Step aside, Jon Snow. True Detective may have just delivered the WTF?! television moment of the year by snuffing out on a much less lovable character.
But first, the moments that brought us to that shotgun-wielding birdman and his creepy house of kink:
TD has always been a dark show, but True Detective Season 2 Episode 2 opened in near-total blackness of both the literal and figurative varieties, with Vince Vaughn’s Frank Seymon recounting a hellish childhood memory that’s grim even by the standards of a show that kicked off its pilot with a shot of deer antlers affixed to a naked corpse.
But despite the telling glimpse into Seymon’s past, this installment is significantly less character-driven than the previous outing, and with an undeniably cool dissolve that takes us from the water spots on Vaughn’s ceiling to the burnt-out eyes of Caspere’s corpse, we’re into the thick of the season’s central mystery.
Yes, the True Detecting has begun, and as with last season, we’re wrapped up in what could be a cover-up that reaches the highest levels of government.
Of course, in Vinci, CA, "the highest levels of government" means an apathetic mayor who seems to spend most of his day drinking behind his desk and bitching about his son.
A bit of gumshoe legwork opens some new doors in the investigation into Caspere’s death, but it’s clear we shouldn’t expect any real answers on that score in the immediate future.
As with TD Season 1 (We really want to stop comparing the two, but similarities like this week’s anthropomorphized animal imagery make it tough.) the biggest mysteries are of an existential variety, and it seems that doing their jobs may not be in our detectives’ best interest.
The show may have put too fine a point on this dilemma when Velcoro asks a room full of suits if he’s even supposed to solve the mystery of who killed Caspere.

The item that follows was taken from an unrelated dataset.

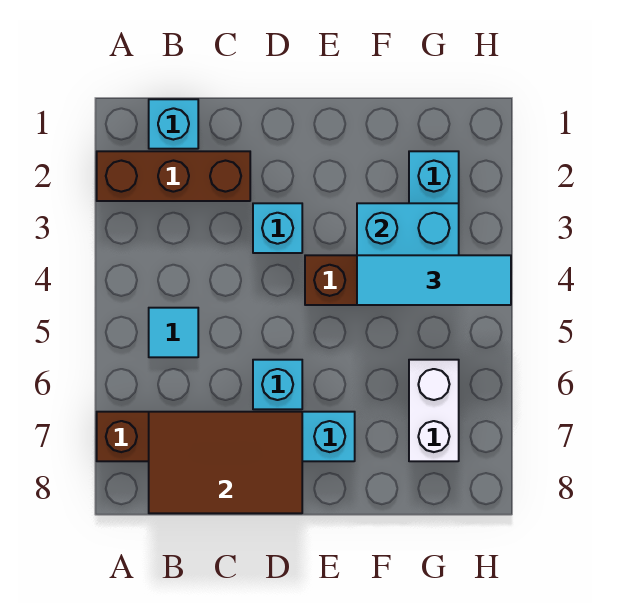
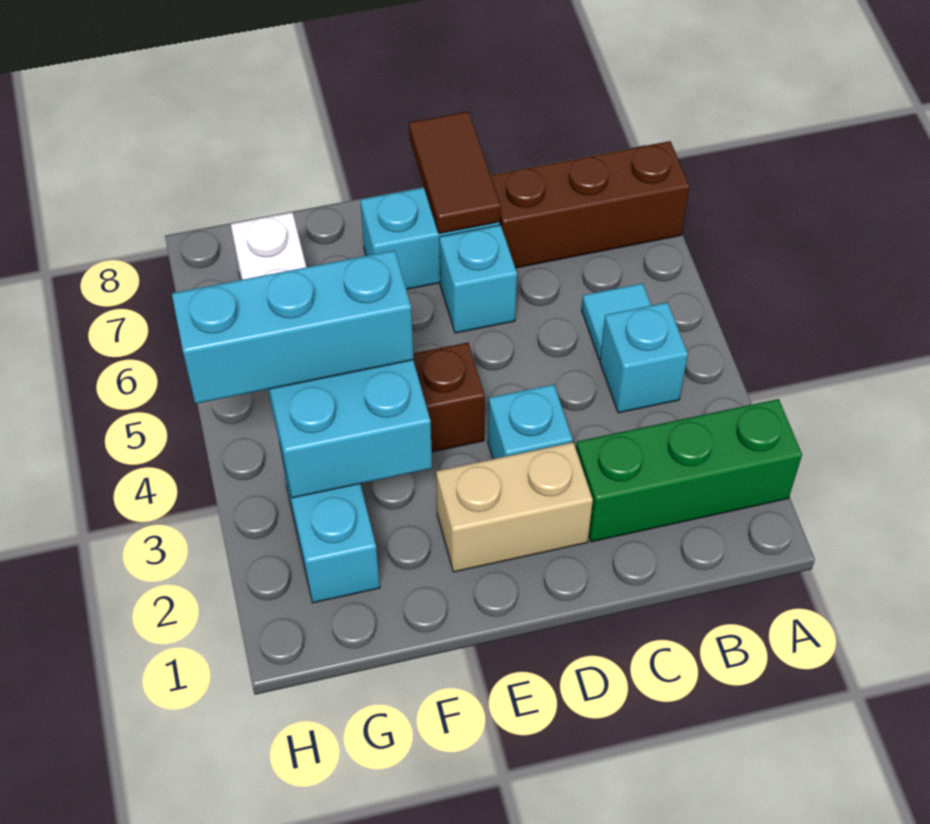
brown 1x3 brick [97,151,250,201] -> green 1x3 brick [576,399,802,542]
cyan 1x1 brick [149,99,198,149] -> cyan 1x1 brick moved to [600,302,688,413]
brown 2x3 tile [149,412,302,513] -> brown 1x2 tile [409,111,500,234]
none -> tan 1x2 brick [436,442,593,572]
cyan 1x3 tile [357,255,511,305] -> cyan 1x3 brick [172,250,413,404]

The audience is left with no such quandary, as there’s a lot of on-the-nose dialogue that holds our hands and guides us to what we’re supposed think in this week’s episode. (Velcoro’s ex-wife’s speech about how he "used to be good at being decent" could’ve come straight from The Character Building Handbook.)
Speaking of character development – it’s nice of TD to feature a female protagonist this time around, but if they’re just gonna turn Rachel McAdams’ Bezzerides into a one-note, tough-talking, whiskey-swilling, porn-loving knife enthusiast, then what’s the point?

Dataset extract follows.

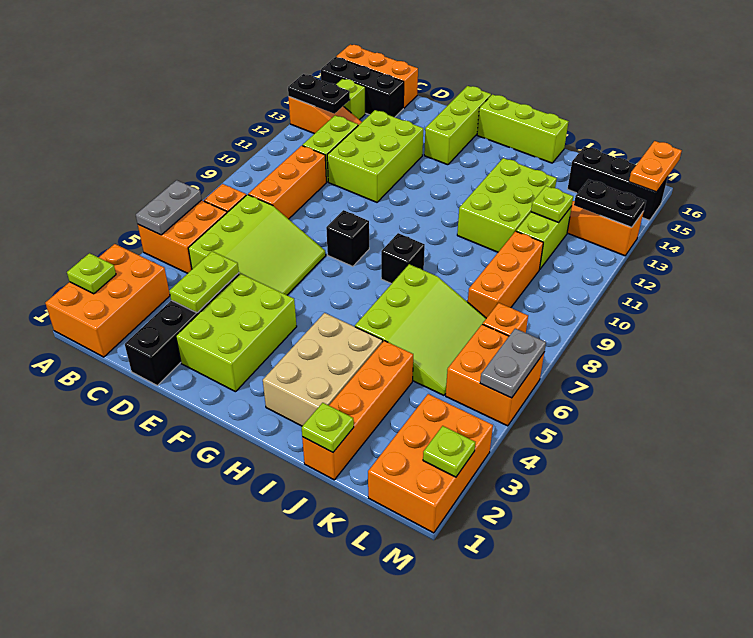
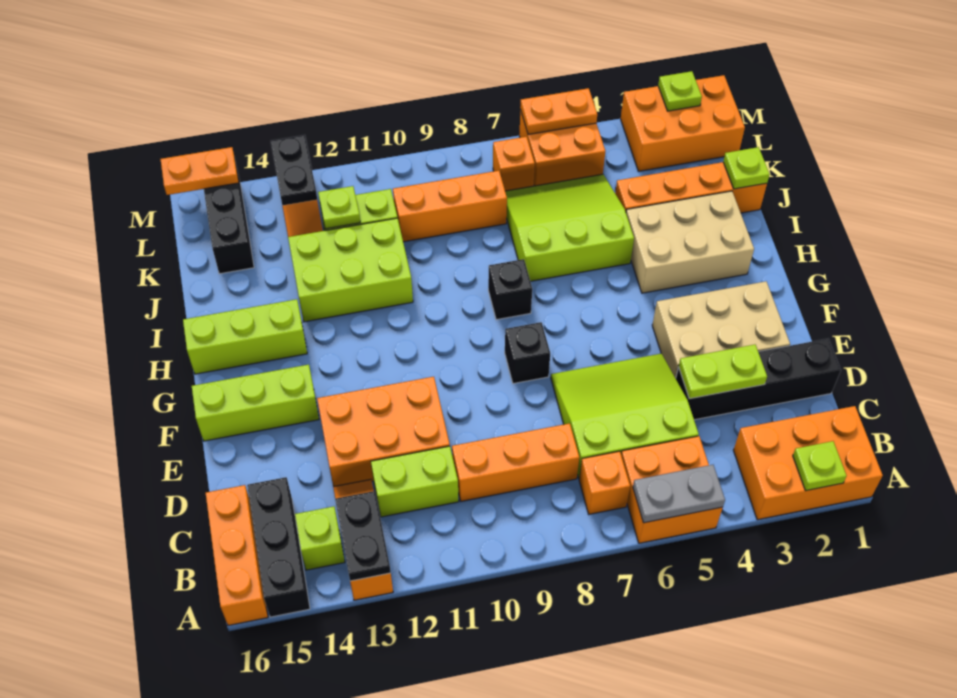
lime 2x3 brick [327,110,423,202] -> orange 2x3 brick [317,377,450,487]
lime 2x3 brick [176,274,297,392] -> tan 2x3 brick [652,281,790,378]
lime 1x3 brick [477,94,569,163] -> lime 1x3 brick turned to [183,299,307,374]
grey 1x2 plate [480,329,546,398] -> orange 1x2 plate [520,88,597,135]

That said, her confession about her fear of being physically overpowered by a man was the closest the show has come to evoking genuine empathy this season.
We’re hoping she’ll wind up being a departure from the usual Trope Detective character outline in ways that go beyond her gender and fondness for e-cigs.
This episode showcased the series’ knack for going overboard, as well as Nic Pizzolatto’s talent for weaving together seemingly unconnected plot threads. (The wince on Woodrugh’s face when he’s brought face-to-face with his mom’s herpes sore is similar to the grimace that the gaping genital wound on the gonorrhea-suffering Caspere brought to everyone’s faces.)
What role Woodrugh will play as the case goes forward is unclear, but his storyline is quickly shaping up into one of the show’s most compelling, and it delivers a little much-needed levity via some amusing real-world parallels. (Troubled starlet Lacey Lindel=Lindsay Lohan, shady war profiteers Black Mountain=Blackwater, etc.)
Now for that big shock that HBO execs are no doubt hoping will everyone talking about TD just like they were in the winter of ’14:
Yes, Ray Velcoro – the man who was set up to be the closest thing to a central character in the show’s ensemble of A-listers – may have just had his ticket punched in the show’s second episode.
Velcoro’s observation that "we get the world we deserve" could serve as a tagline for this season (In fact, the quote has figured prominently in the show’s recent marketing materials.), but does anyone really deserve to go out by being pumped full of bird shot (hehe) on the floor of some stranger’s sex dungeon?
It’s just one of many questions episode 2 left us with, as the show continues to create more mysteries than it solves (a trend we can expect to continue for most of the six outings):
Is that it for Velcoro? Did we just witness a twist worthy of M. Night Shyamalan or the guy who chopped off Ned Stark’s head? Is Pizzolatto so diabolical as to set up the Velcoro-Seymon-Breathy Folk Singer meetings as the one thing we can rely on, just to cut the pattern short after two outings? Will Woodrugh’s mom ever get that thing on her lip treated?